Benchmarks, ah. If you look at benchmarks, Intel CPUs with Crap cores seem to be fast but if you try them IRL, they simply suck.

SATA drives are just much slower than NVMe ones and I can spot difference in less than a second. And while you say problem is NVMe vs SATA, problem is NAND flash that is around because it's cheap, not because it's fast. There is little interface (NVMe vs SATA) can do when problem lies elsewhere. I have NVMe and SATA drives on my system and difference is huge.

Still, NVMe based NAND flash drives are only affordable option right now and sometimes you have to pick best from worst options.
 
Partially agreed. NAND flash is not suitable for SSD drives for real life usage. Intel 3DXpoint aka Optane was much better but since NAND flash is cheap, it's everywhere.

However NVMe drives are still much faster than SATA drives and problem here is: storage is still slowest component on modern PC and you can never have too much storage speed.

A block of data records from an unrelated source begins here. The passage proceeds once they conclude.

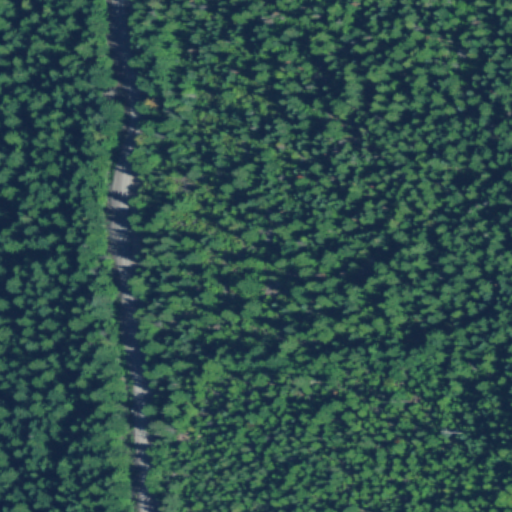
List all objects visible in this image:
road: (118, 255)
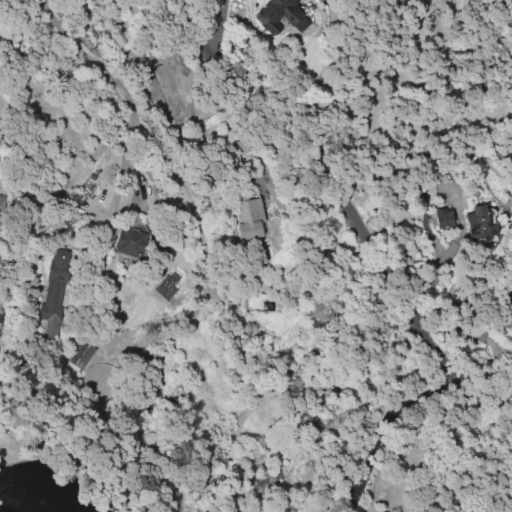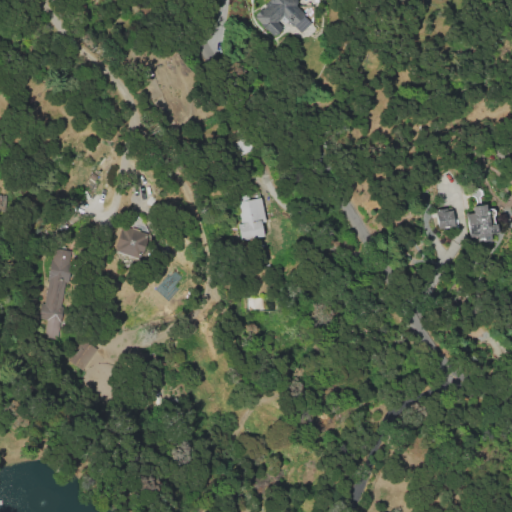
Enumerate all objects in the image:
building: (277, 14)
building: (279, 16)
road: (218, 28)
road: (80, 51)
road: (343, 203)
building: (443, 217)
building: (443, 217)
building: (249, 218)
building: (478, 223)
building: (478, 223)
building: (131, 241)
building: (55, 291)
building: (79, 353)
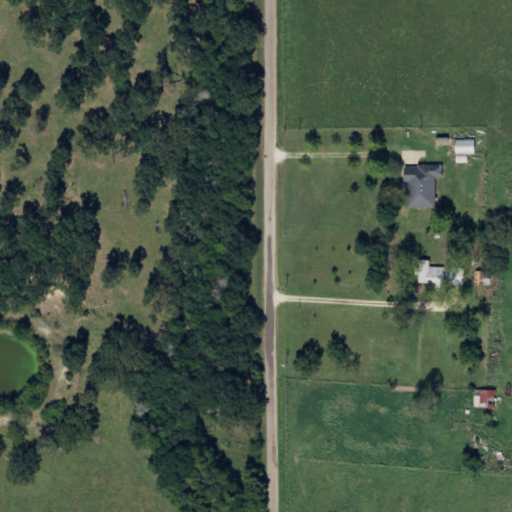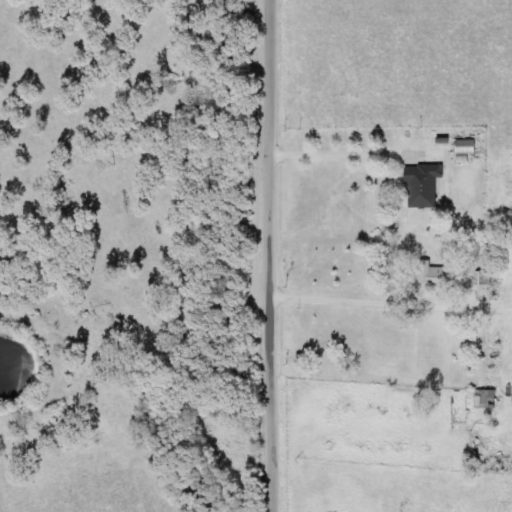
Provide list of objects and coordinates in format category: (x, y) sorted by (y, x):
building: (467, 147)
building: (424, 185)
road: (278, 256)
building: (443, 275)
building: (490, 396)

So while NVMe drives Should be faster, they are still fastest realistic storage option for many.


Benchmarks, ah. If you look at benchmarks, Intel CPUs with Crap cores seem to be fast but if you try them IRL, they simply suck.

SATA drives are just much slower than NVMe ones and I can spot difference in less than a second. And while you say problem is NVMe vs SATA, problem is NAND flash that is around because it's cheap, not because it's fast. There is little interface (NVMe vs SATA) can do when problem lies elsewhere. I have NVMe and SATA drives on my system and difference is huge.

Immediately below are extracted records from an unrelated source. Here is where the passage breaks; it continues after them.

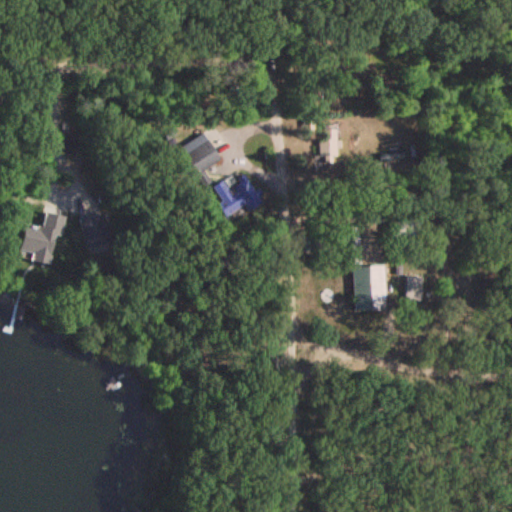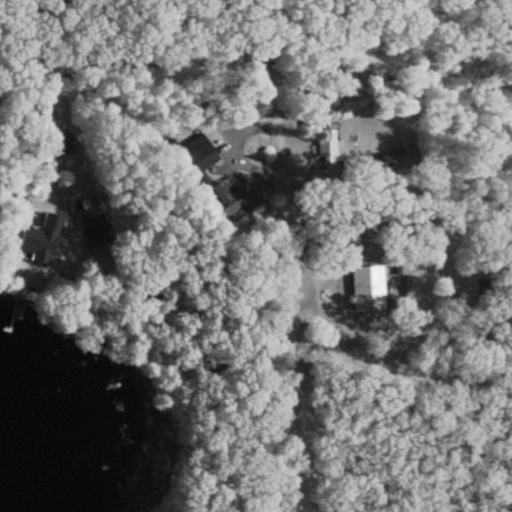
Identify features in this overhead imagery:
road: (167, 24)
road: (31, 36)
road: (45, 101)
building: (325, 140)
building: (387, 157)
road: (393, 189)
building: (92, 231)
road: (276, 256)
building: (367, 286)
road: (139, 288)
building: (409, 288)
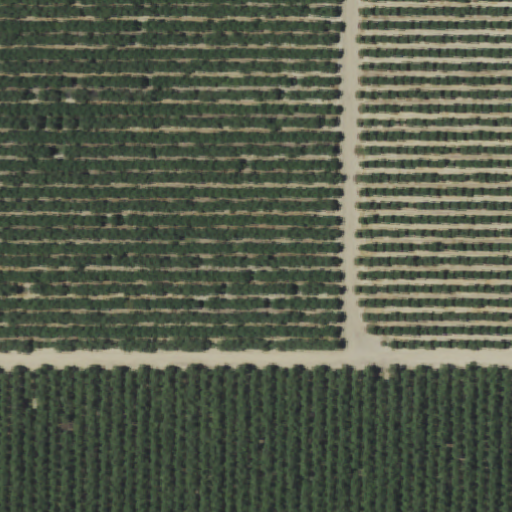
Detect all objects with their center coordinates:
road: (349, 180)
road: (256, 361)
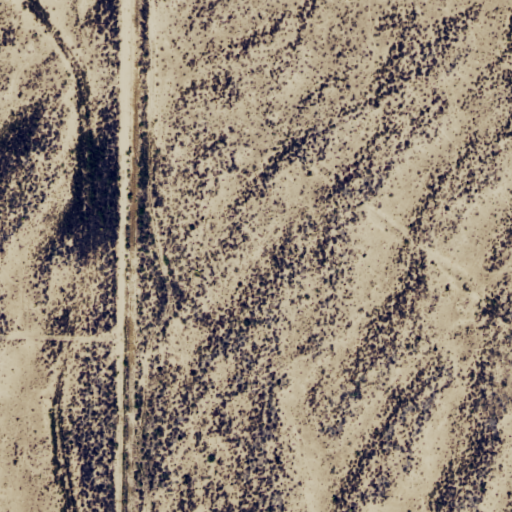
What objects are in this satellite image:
road: (122, 256)
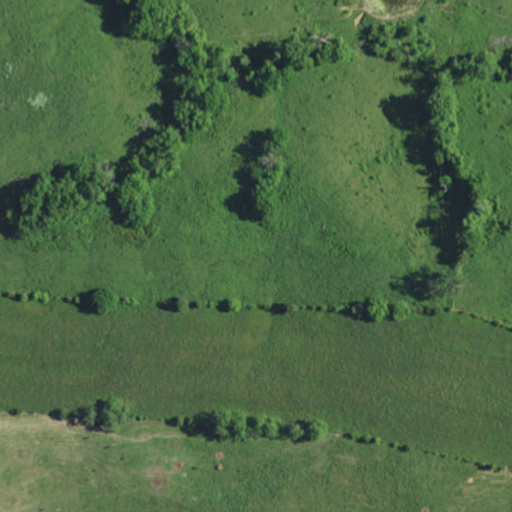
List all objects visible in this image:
road: (257, 348)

Still, NVMe based NAND flash drives are only affordable option right now and sometimes you have to pick best from worst options.

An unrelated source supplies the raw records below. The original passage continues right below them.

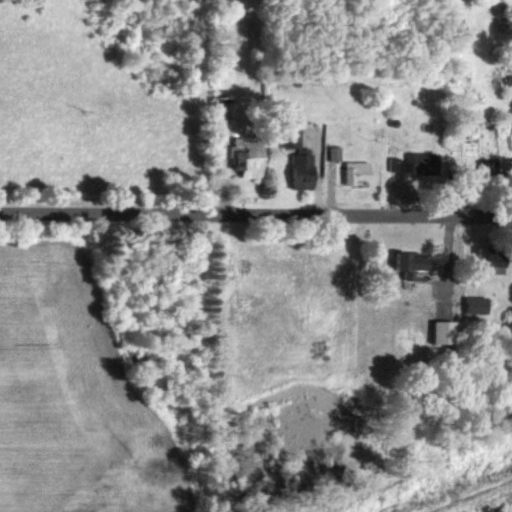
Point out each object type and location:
building: (285, 137)
building: (241, 157)
building: (407, 164)
building: (296, 171)
building: (351, 172)
building: (506, 172)
building: (479, 173)
road: (256, 216)
building: (403, 262)
building: (469, 305)
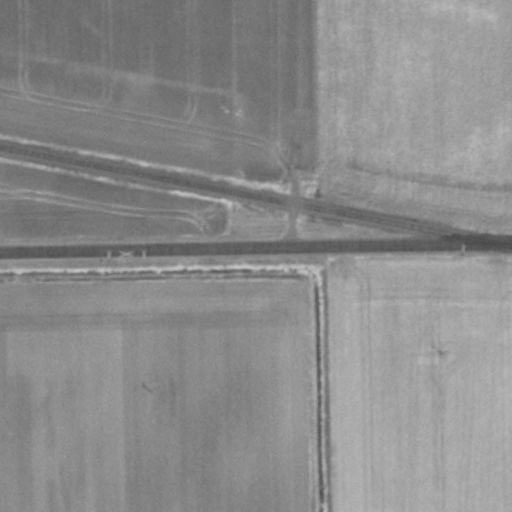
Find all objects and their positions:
railway: (255, 194)
road: (256, 246)
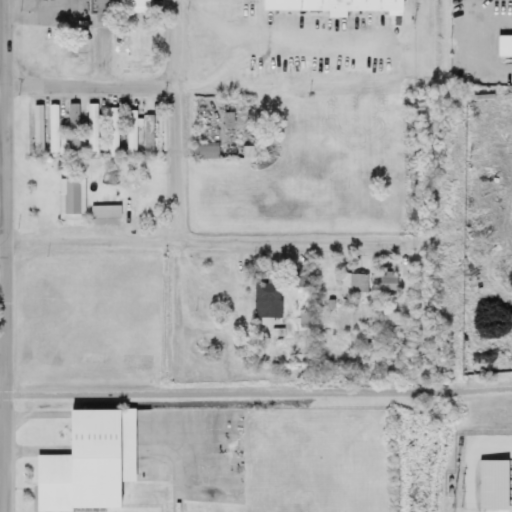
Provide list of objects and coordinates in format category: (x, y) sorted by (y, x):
building: (120, 6)
building: (120, 6)
building: (332, 6)
building: (333, 6)
building: (504, 46)
building: (504, 46)
road: (3, 53)
road: (144, 85)
road: (175, 119)
building: (226, 120)
building: (226, 121)
building: (34, 127)
building: (92, 127)
building: (34, 128)
building: (52, 128)
building: (52, 128)
building: (73, 128)
building: (73, 128)
building: (92, 128)
building: (131, 131)
building: (131, 132)
building: (148, 134)
building: (148, 134)
building: (110, 135)
building: (111, 135)
building: (204, 151)
building: (204, 151)
building: (70, 202)
building: (70, 203)
road: (205, 239)
road: (5, 255)
building: (353, 284)
building: (353, 284)
building: (266, 300)
building: (267, 301)
road: (256, 394)
building: (86, 462)
building: (86, 463)
road: (182, 470)
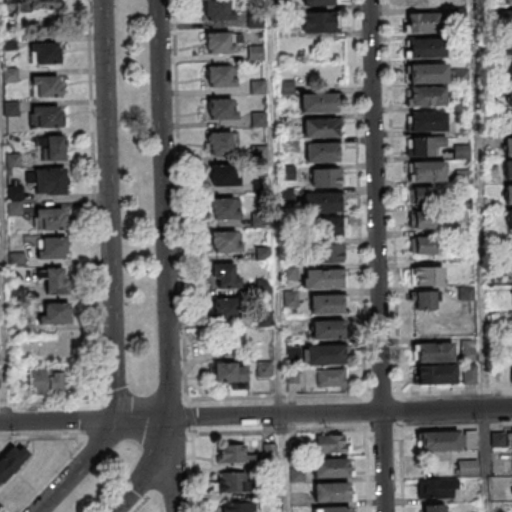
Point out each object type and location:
road: (388, 0)
road: (131, 1)
building: (415, 1)
building: (505, 1)
building: (507, 1)
building: (319, 2)
building: (424, 2)
building: (36, 3)
building: (282, 6)
building: (218, 9)
building: (220, 12)
building: (506, 18)
building: (507, 19)
building: (319, 22)
building: (420, 22)
building: (425, 22)
building: (256, 23)
building: (222, 42)
building: (508, 44)
building: (220, 46)
building: (426, 46)
building: (506, 46)
building: (425, 47)
building: (45, 52)
building: (255, 52)
building: (257, 55)
building: (47, 56)
building: (508, 70)
building: (507, 71)
building: (427, 72)
building: (427, 73)
building: (221, 75)
building: (11, 77)
building: (221, 80)
building: (46, 85)
building: (257, 86)
building: (48, 89)
building: (259, 89)
building: (287, 89)
building: (426, 96)
building: (509, 96)
building: (427, 97)
building: (510, 97)
building: (318, 102)
building: (319, 107)
building: (221, 108)
building: (12, 110)
building: (222, 112)
building: (46, 116)
building: (259, 118)
building: (48, 119)
building: (260, 121)
building: (426, 121)
building: (507, 121)
building: (508, 121)
building: (426, 122)
building: (321, 127)
building: (321, 132)
building: (220, 142)
building: (427, 143)
building: (425, 145)
building: (507, 145)
building: (507, 145)
building: (52, 147)
building: (322, 151)
building: (461, 151)
building: (323, 156)
building: (14, 163)
building: (507, 168)
building: (508, 169)
building: (426, 171)
building: (428, 172)
building: (289, 174)
building: (224, 176)
building: (326, 177)
building: (49, 181)
building: (262, 188)
building: (508, 193)
building: (16, 194)
building: (420, 194)
building: (428, 195)
building: (508, 195)
building: (321, 201)
road: (478, 204)
building: (322, 206)
road: (275, 207)
building: (224, 208)
building: (16, 210)
building: (225, 212)
building: (509, 217)
building: (510, 217)
building: (50, 218)
building: (421, 219)
building: (428, 219)
building: (261, 221)
building: (51, 222)
building: (329, 225)
building: (324, 230)
building: (226, 241)
building: (422, 244)
building: (227, 245)
building: (427, 245)
building: (51, 247)
building: (53, 251)
building: (329, 252)
building: (265, 254)
road: (379, 255)
building: (18, 261)
road: (165, 267)
road: (111, 270)
building: (291, 273)
building: (224, 275)
building: (426, 275)
building: (427, 275)
building: (324, 277)
building: (56, 280)
building: (326, 282)
building: (56, 285)
road: (183, 289)
building: (18, 295)
building: (511, 297)
road: (3, 298)
building: (290, 298)
building: (292, 299)
building: (423, 299)
building: (424, 299)
building: (327, 304)
building: (225, 308)
building: (327, 308)
building: (229, 312)
building: (52, 313)
building: (55, 317)
building: (511, 322)
building: (511, 322)
building: (327, 329)
building: (328, 334)
building: (511, 348)
building: (432, 351)
building: (467, 351)
building: (434, 352)
building: (316, 355)
building: (325, 359)
building: (266, 371)
building: (511, 372)
building: (231, 373)
building: (435, 373)
building: (470, 373)
building: (435, 374)
building: (511, 375)
building: (331, 377)
building: (331, 380)
building: (46, 381)
road: (456, 392)
road: (383, 395)
road: (99, 413)
road: (256, 415)
road: (457, 428)
building: (473, 440)
building: (511, 440)
building: (438, 441)
building: (331, 443)
building: (230, 453)
road: (486, 460)
building: (332, 467)
building: (468, 467)
building: (332, 472)
building: (299, 474)
road: (174, 480)
building: (231, 481)
building: (437, 488)
building: (333, 491)
building: (332, 497)
building: (237, 507)
building: (433, 508)
building: (332, 509)
building: (334, 511)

LOL I said real world benchmarks not synthetic BS. But hey knock yourself out.
 
LOL I said real world benchmarks not synthetic BS. But hey knock yourself out.

You said real world. Then you said benchmark on different sentence.

Also wtf are those "real world benchmarks" you are talking about that show no difference? I just made one: Copy 30GB large files on RAMdisk. Guess what? NVMe was around 10 times faster than SATA. No difference for sure. Worth it even once a day. I could next do same with smaller files if that "sequential large files all day" is not OK.
 
LOL I said real world benchmarks not synthetic BS. But hey knock yourself out.

And while "real world" amateur benchmarks probably show no difference, I can tell that DRAMless QLC SATA SSDs are far more vulnerable to freeze whole system than DRAM equipped TLC SATA SSDs. NVMe DRAM TLC drives are mostly immune for those. Everyone that has some experience know exactly what I'm talking about.

Also while benchmarks probably show no difference having OS and programs on different disks, in real life difference is noticeable. You see, on benchmarks all runs that show "clearly wrong" results are discarded. However on IRL you cannot ignore those, withpout time machine.